Bırak diyordu içinden bir ses
akışına bırak. Hâlbuki “işleri akışına bırakmak” durumun rutin haline
dönmesinden çıkar sağlayacak olanlar tarafından uydurulmuş büyük, koca bir
yalan gibiydi. Daha çok ressamlar tarafından korkunun eseri olarak resmedilmiş
bir tablo. Korkaklar tarafından ardına sığınılan büyük bir kale. Öyle bir kale
ki, arkadaşların desteğiyle bir surları yükselen, umutlarla kapıları
güçlendirilen, hayallerle hendekleri kazılan, zaman geçtikçe büyüyen,
genişleyen; ama sonrasında sadece zaman gibi kuvvetli bir düşman karşısında
birdenbire hezimete uğrayan bir kale. ‘Akışına bırakmak’ gibi bir anlamsız
beklenti yerine başarı, aşk ya da para (adını siz koyun) gibi soyut fakat en
azından sınıflandırılabilir kavramları belirleyip bunlar için çaba sarf etmek
daha ulaşılabilir bir gaye değil mi sizce? Kalede tıkılı kalmak yerine meydan savaşına çıkmak,
gerektiğinde müttefiklerinizle (ki bu durumda dostlarınız oluyor) istişare
etmek, ihtiyaçlarınızı ve stratejinizi belirlemek, istediğinizi elde etmede daha
erişilebilir bir yol sunuyor sanki. Aynı zamanda sizin dertlerinizi ya da
isteklerinizi umursamayan, şikâyet etmenizden bıkan ya da sizi küçük gören şahıslardan
da bu sihirli sözcük öbeğini sık sık duyabilirsiniz. “Abi akışına bırak.” Hâlbuki kestirme yoldan gitmek yerine içinden
geçenleri reel olarak dile getirse daha yardımcı olmaz mı? Teselli etmek,
kırmamak ya da inanmamak adına yapılan hamleler uzun vadede daha büyük
zararlarla karşılaşmamıza sebebiyet vermiyor mu? Bir şeyi mi satın almak
istiyorsun? Al! Başarı mı istiyorsun? Elde et! Biriyle tanışmak mı istiyorsun?

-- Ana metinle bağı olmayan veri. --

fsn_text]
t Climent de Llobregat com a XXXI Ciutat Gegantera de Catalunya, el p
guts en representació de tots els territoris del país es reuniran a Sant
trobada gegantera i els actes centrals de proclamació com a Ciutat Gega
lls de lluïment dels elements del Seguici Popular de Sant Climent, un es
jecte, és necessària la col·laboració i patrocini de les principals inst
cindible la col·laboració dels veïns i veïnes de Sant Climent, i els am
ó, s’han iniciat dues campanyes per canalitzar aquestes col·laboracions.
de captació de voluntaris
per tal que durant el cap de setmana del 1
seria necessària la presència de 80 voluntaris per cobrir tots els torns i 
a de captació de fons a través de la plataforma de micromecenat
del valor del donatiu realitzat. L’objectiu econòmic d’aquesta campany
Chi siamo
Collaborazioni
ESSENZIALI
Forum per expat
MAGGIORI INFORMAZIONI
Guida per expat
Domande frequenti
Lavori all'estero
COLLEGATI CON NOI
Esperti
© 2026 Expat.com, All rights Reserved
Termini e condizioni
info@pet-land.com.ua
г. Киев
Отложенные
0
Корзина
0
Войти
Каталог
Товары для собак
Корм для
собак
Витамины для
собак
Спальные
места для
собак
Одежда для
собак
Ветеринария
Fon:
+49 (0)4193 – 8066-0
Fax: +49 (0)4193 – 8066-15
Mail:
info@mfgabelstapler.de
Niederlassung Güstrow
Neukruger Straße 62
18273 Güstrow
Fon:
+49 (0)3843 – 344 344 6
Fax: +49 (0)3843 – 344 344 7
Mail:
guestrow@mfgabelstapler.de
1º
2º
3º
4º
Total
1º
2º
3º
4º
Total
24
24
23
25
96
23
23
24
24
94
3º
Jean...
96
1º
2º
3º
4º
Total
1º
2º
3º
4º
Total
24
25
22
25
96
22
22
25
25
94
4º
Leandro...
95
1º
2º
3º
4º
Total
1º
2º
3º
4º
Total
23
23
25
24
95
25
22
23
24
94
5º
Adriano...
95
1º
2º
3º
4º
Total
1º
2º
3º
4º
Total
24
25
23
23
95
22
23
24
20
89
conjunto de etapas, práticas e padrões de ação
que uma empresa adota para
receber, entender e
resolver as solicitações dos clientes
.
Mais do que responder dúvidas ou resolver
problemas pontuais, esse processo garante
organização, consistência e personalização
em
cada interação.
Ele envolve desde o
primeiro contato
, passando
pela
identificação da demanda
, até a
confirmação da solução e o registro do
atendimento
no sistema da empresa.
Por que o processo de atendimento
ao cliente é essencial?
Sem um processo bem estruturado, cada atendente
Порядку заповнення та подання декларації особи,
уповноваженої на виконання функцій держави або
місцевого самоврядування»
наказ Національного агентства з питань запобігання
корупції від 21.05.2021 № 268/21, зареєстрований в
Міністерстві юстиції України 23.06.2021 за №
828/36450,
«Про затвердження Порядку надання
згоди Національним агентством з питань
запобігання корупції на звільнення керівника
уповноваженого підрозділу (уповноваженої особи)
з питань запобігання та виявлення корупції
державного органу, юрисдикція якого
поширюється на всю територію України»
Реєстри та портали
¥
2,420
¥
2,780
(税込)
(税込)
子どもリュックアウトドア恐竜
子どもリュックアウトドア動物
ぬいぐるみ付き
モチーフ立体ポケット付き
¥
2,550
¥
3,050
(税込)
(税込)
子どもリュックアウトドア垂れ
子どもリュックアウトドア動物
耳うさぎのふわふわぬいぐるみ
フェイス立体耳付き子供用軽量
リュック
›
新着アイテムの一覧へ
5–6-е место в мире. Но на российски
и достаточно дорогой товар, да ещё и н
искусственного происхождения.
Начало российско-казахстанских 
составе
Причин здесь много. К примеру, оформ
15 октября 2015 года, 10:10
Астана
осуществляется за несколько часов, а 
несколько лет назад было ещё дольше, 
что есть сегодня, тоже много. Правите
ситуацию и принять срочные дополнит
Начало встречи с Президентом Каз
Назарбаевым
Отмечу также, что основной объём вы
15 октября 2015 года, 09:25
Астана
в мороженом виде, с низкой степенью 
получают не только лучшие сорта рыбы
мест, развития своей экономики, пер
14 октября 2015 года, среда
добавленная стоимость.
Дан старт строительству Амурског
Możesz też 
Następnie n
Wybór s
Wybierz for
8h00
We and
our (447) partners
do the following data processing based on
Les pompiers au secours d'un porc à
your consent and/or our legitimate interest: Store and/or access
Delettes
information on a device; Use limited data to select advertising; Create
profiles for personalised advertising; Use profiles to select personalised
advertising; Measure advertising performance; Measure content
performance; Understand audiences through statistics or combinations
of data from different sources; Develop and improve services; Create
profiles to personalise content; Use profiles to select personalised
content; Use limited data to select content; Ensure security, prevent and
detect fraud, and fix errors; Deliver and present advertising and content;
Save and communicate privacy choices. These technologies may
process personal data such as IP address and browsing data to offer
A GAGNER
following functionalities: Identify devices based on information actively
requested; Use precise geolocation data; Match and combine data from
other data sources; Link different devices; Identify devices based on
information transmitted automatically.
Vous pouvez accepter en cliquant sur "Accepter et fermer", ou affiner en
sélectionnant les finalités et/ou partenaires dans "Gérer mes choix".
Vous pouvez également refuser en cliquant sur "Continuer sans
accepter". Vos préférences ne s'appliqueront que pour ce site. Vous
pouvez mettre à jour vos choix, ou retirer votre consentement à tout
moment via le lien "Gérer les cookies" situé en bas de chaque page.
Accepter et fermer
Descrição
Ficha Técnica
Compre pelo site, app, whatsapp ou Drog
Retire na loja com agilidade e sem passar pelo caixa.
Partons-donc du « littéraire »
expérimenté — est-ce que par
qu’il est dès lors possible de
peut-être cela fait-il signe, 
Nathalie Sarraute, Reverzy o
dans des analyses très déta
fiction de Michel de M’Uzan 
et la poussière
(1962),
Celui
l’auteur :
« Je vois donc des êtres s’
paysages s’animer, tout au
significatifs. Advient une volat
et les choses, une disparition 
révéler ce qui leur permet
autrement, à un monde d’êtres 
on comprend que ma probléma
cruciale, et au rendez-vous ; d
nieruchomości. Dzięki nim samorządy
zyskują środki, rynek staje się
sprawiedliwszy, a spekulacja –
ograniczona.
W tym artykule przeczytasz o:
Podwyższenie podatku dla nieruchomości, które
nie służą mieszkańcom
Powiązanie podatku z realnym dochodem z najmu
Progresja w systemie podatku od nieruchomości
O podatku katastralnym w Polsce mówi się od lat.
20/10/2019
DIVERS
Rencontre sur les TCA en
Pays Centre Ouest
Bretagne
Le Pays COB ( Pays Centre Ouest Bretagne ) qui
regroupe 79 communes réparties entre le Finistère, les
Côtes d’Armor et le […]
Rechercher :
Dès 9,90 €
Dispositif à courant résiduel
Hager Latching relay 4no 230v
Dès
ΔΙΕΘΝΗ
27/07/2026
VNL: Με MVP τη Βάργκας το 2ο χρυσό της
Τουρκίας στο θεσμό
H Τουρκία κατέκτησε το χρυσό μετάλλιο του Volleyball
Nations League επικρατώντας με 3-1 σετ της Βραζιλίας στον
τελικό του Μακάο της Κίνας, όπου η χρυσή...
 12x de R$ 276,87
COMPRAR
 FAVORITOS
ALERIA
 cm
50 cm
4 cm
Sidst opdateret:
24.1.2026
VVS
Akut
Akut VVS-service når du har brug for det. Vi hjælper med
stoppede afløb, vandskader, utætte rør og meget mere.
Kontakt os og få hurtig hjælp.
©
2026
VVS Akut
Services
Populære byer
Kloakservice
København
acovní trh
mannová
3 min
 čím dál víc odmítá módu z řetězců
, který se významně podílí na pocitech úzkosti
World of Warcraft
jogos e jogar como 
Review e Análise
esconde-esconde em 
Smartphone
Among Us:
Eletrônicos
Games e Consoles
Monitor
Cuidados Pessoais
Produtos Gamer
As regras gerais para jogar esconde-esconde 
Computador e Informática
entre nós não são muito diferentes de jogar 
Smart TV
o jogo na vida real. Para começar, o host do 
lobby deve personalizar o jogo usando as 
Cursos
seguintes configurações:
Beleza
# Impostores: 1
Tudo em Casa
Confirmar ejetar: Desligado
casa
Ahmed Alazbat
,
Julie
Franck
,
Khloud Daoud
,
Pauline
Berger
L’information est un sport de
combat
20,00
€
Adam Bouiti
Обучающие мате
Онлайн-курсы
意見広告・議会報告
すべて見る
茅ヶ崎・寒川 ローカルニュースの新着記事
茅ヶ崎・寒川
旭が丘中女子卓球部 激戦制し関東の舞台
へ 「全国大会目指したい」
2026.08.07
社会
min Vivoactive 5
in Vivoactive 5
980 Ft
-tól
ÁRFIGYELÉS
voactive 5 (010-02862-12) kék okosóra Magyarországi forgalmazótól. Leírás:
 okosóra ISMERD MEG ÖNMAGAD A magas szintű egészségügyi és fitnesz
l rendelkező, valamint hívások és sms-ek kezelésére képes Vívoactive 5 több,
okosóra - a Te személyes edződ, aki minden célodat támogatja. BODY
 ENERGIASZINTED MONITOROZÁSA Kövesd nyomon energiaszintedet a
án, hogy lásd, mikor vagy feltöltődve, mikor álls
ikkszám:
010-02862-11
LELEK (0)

Tanış! Hiçbir şey yapamıyorsan bunlar için efor sarf et. Ama ‘akışına bırakma!’ Bunun için çabala, savaş, gerekirse meydanda öl ama kendi yarattığın kalende
sonunu bekleme. Korkunun umutlarının önüne geçmesine izin verme. (Biraz daha emir
kipiyle devam edersem azıcık popülaritesi olan, yazları kitap fuarlarına imza
gününe giden, belediyelerin kültür merkezlerinde ufak çaplı seminerler veren kişisel
gelişimci yazısına dönecek sanırım. Cidden etkilenenler varsa parmak kaldırsın bir şey deneyeceğim. Ama üslup çoğunlukla gaz veriyor bu da kabul
ettiğimiz bir gerçek.)
Şaka maka blogu kişisel gelişim
temasına sürükleyip ismini de Genç Adamsın yerine Nasıl Genç Kalabilirsiniz
tarzında bir revizyona sokarak üniversitelerin itiraf sayfalarında paylaşırız. (sounds
like a good plan, right?)
Her neyse; ben ki hoşlandığı kızı başkasına
kaptıran adam, ben ki Sıla’nın Oluruna
Bırak şarkısını fazla dinlemekten fiyaskoların tarihini yazmış adam, ben ki hobi
olarak arkadaşlarına ‘Moruk o kız sana hayatta bakmaz’ diyerek onların
gözlerinden yaşam pırıltısının kayboluşunu izleyen adam, ben ki sınavlarda ‘Boş
ver müdür, hem çalışsan ne olacak’ diyerek kendisi evde gizli gizli çalışan
adam,
Ben yakın geçmiş ve geleceğimden
ecnebicesi ‘Let it flow’ olan bu fiiliyatı siliyor ve size de aynısını tavsiye
ediyorum değerli Lihtenştayn Sakinleri.
Zaten, kim korkaklardan hoşlanabilir ki?